Tram formerly operated by Warsaw Commuter Railway

EN80 was a series of standard-gauge electric railcars and trailers operated by the Warsaw Commuter Railway from 1927 to 1972. 20 railcars and trailers were built in 1927 by English Electric. They were all repaired by Konstal after World War II, with the addition of 12 new trailers to the fleet.

== Genesis and production ==
After the Warsaw Commuter Railway (Warszawska Kolej Dojazdowa, WKD), then known as the Electric Commuter Railway, was built in the 1920s, the owners of the railway turned to English Electric, a British company, in order to produce the first standard-gauge tram to serve this route, as this was the first standard-gauge railway in Poland and no Polish trains could serve on it due to the gauge discrepancy.

English Electric complied. In 1927, it built 20 railcars and 20 trailers for the WKD. They were delivered to Poland before the line was opened, on 11 December 1927. After World War II, the rolling stock was rebuilt by Konstal in Chorzów. This was accompanied by 12 new trailers, built in 1948. The new EN80s were equipped with 45kW engines.

== Design ==
EN80 series trams were built of oak and pine timber. The interiors were composed of large oak benches, with a total capacity of 38 passengers. They were accompanied by small tables. The electric railcars included cabs on both sides, equipped with basic equipment.

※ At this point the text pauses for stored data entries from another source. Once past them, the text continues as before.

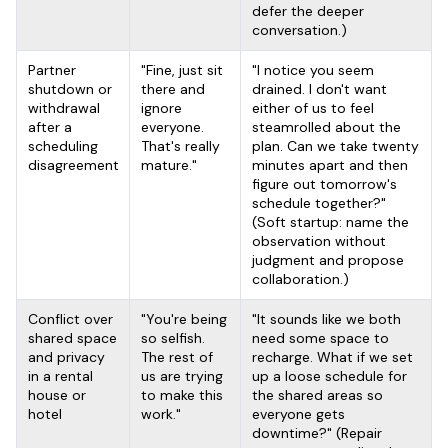
defer the deeper
conversation.)
Partner
"Fine, just sit
"I notice you seem
shutdown or
there and
drained. I don't want
withdrawal
ignore
either of us to feel
after a
everyone.
steamrolled about the
scheduling
That's really
plan. Can we take twenty
disagreement
mature."
minutes apart and then
figure out tomorrow's
schedule together?"
(Soft startup: name the
observation without
judgment and propose
collaboration.)
Conflict over
"You're being
"It sounds like we both
shared space
so selfish.
need some space to
and privacy
The rest of
recharge. What if we set
in a rental
us are trying
up a loose schedule for
house or
to make this
the shared areas so
hotel
work."
everyone gets
downtime?" (Repair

Each of the EN80 railcars was equipped with two bogies. The wheels on the train had a diameter of 851 mm. The tram relied on overhead lines to provide a supply of 600 V of electricity through its pantograph.

== Service history ==
The railcars, arriving on 11 December 1927 in Poland, served the route from Warsaw to Grodzisk Mazowiecki, as well as the slower routes to Włochy and Milanówek, built in the 1930s. Prior to the start of World War II, the WKD became increasingly crowded. In 1939, WKD railcars carried a daily load of 40,000 passengers. Although most EN80s remained operational throughout the war, during the Warsaw Uprising and the Red Army's approach to Warsaw, General Government authorities began destroying units en masse. After the war had ended, by 16 May 1945, only 25 EN80s remained.

In order to fill the gap left in the EN80 fleet by the destruction, in 1948, Konstal's factory in Chorzów built 12 new trailers; all existing EN80s were also rebuilt. In 1951, after the WKD was rebranded, it had 20 railcars and 30 trailers in its inventory. The introduction of the Pafawag 101Na in 1972 resulted in the rapid retirement of EN80 trains; the last railcar was retired on 1 March 1973. One railcar, EN-16s, remains in the WKD's headquarters.